[Stored records]
+---+

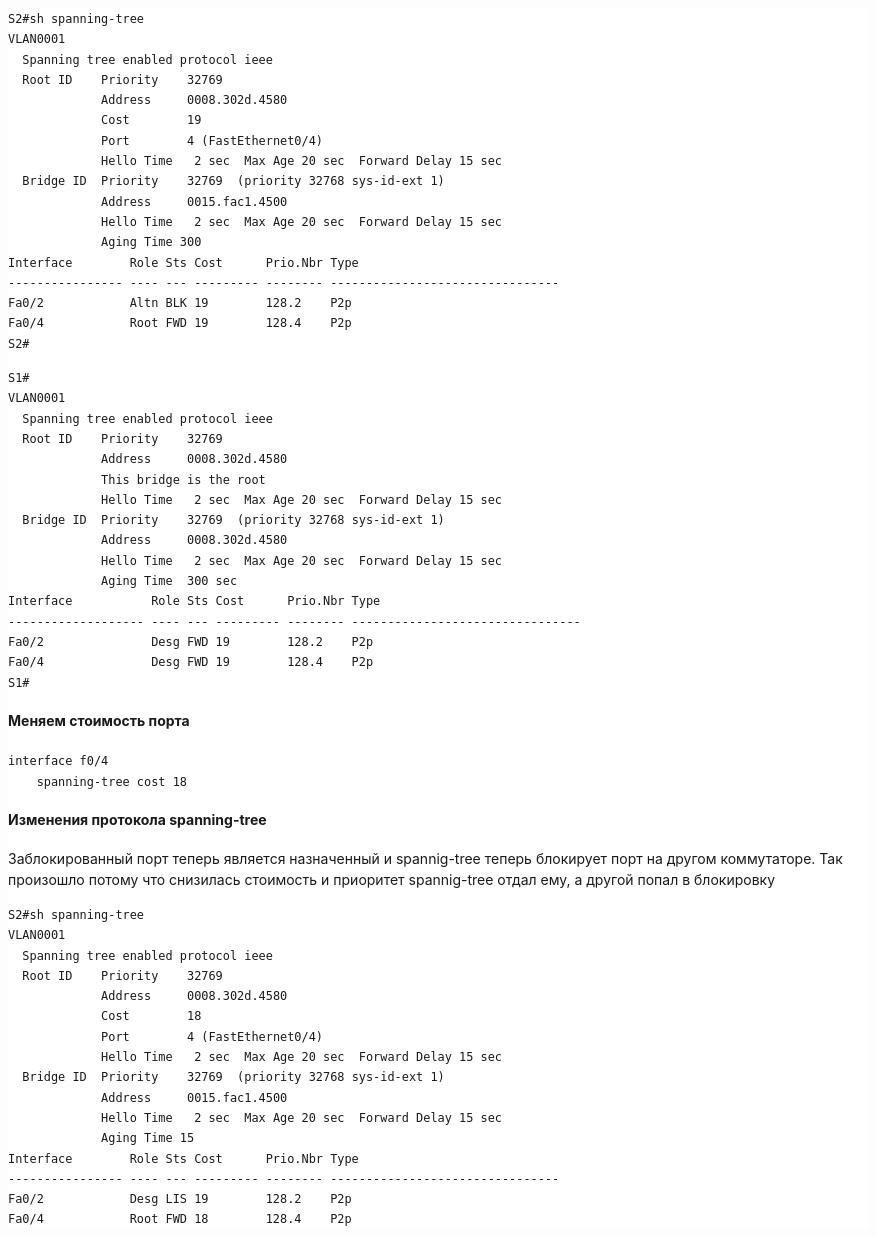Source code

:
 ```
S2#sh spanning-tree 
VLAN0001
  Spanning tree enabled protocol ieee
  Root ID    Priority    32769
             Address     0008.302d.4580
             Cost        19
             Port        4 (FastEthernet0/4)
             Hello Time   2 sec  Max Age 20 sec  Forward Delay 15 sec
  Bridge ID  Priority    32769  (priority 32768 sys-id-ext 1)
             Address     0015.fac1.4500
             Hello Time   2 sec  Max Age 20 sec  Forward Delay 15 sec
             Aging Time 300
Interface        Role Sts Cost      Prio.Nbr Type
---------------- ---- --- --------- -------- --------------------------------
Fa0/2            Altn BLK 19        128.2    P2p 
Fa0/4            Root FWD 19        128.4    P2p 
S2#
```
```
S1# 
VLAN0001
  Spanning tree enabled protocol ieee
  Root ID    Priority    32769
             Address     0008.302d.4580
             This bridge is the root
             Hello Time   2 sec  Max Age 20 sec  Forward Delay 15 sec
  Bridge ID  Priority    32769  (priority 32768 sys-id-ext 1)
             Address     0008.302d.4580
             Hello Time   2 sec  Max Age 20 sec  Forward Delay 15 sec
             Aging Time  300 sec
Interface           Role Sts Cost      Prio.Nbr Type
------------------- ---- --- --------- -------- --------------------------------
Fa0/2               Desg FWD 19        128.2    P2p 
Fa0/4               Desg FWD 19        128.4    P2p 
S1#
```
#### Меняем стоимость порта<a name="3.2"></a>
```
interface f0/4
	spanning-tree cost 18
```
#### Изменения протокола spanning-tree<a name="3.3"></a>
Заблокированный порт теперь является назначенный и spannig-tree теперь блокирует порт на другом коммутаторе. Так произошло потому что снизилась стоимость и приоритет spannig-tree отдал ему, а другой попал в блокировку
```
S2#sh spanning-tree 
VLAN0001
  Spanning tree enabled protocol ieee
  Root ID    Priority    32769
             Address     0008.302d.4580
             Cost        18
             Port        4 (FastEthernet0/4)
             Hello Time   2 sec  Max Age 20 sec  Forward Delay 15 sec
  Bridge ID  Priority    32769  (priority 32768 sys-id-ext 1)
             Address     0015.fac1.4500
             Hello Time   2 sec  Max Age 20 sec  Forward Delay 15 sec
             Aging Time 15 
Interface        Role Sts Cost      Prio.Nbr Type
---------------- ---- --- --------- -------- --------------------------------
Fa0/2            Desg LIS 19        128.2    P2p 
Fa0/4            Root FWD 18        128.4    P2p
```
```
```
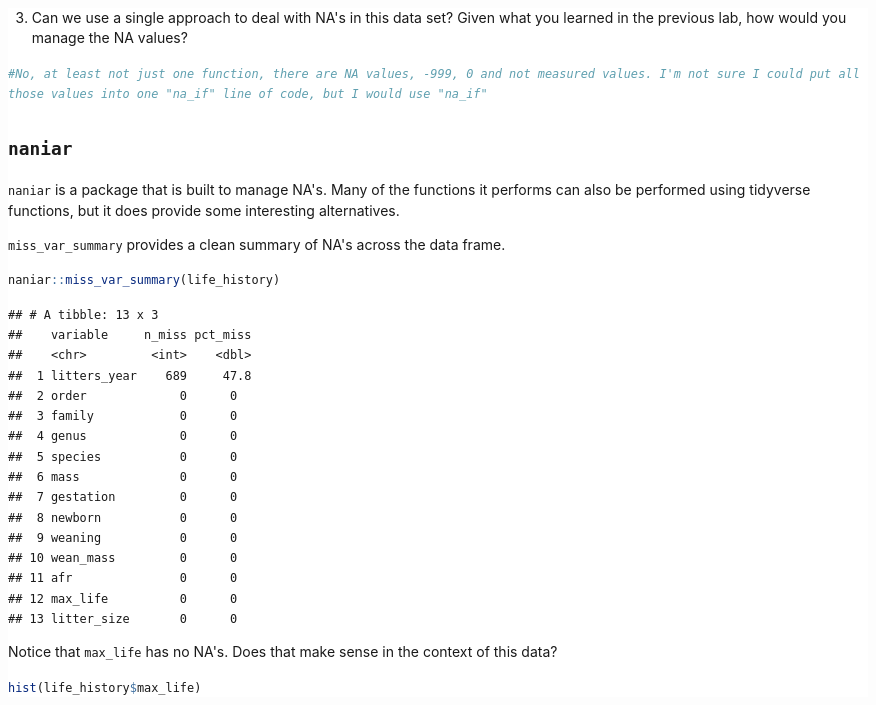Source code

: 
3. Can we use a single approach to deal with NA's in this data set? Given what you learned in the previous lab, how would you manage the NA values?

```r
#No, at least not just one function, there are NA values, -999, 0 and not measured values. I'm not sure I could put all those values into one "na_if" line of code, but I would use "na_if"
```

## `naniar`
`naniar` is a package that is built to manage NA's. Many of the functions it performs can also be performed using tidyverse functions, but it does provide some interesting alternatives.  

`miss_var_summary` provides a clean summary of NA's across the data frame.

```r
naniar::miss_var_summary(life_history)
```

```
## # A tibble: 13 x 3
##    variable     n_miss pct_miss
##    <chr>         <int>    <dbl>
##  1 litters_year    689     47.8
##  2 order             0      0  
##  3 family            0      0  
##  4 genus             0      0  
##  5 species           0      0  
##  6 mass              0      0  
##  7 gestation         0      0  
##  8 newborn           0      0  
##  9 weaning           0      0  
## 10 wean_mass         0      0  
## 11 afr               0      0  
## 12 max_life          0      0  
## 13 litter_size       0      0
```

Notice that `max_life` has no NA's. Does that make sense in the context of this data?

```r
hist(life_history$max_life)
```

+---+

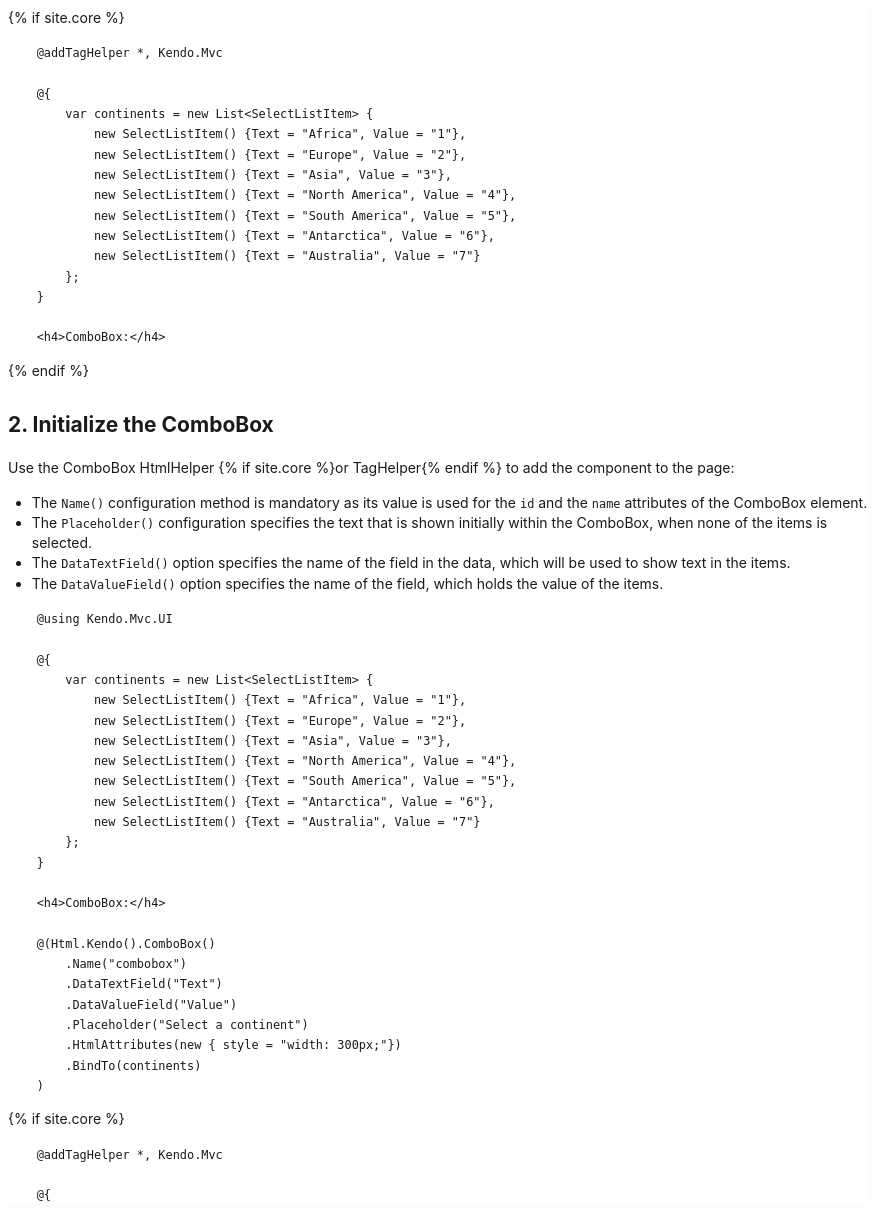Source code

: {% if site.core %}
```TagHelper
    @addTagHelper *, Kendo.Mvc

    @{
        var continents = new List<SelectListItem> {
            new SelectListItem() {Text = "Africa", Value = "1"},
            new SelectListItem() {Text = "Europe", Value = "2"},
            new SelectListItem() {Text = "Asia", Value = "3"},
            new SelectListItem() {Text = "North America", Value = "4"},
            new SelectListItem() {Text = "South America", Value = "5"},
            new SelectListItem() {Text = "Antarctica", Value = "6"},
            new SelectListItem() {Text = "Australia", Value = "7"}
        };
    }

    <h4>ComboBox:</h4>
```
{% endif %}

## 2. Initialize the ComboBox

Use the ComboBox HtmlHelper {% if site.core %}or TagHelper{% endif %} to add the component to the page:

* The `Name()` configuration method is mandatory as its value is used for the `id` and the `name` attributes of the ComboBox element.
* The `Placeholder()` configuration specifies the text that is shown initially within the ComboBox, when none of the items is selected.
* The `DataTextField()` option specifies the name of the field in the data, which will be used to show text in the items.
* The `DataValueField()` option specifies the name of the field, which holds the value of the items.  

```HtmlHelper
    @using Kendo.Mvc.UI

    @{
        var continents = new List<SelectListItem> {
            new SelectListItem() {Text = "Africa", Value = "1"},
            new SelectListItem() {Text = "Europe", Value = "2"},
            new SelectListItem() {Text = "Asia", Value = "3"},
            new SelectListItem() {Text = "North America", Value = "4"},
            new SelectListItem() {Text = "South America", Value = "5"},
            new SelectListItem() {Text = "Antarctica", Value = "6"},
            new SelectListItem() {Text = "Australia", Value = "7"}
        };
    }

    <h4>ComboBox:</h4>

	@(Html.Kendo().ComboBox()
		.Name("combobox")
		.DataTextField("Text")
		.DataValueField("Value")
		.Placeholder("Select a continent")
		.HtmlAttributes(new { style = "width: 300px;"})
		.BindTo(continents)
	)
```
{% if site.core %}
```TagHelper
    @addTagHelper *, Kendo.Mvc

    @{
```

+---+

▶ [BRIEF] All that belongs in your answer is the stretch of entries above from the line with "the ComboBox element." through the line with "items is selected.", printed exactly.

▶ [SOLUTION TO THIS PROBLEM]
* The `Name()` configuration method is mandatory as its value is used for the `id` and the `name` attributes of the ComboBox element.
* The `Placeholder()` configuration specifies the text that is shown initially within the ComboBox, when none of the items is selected.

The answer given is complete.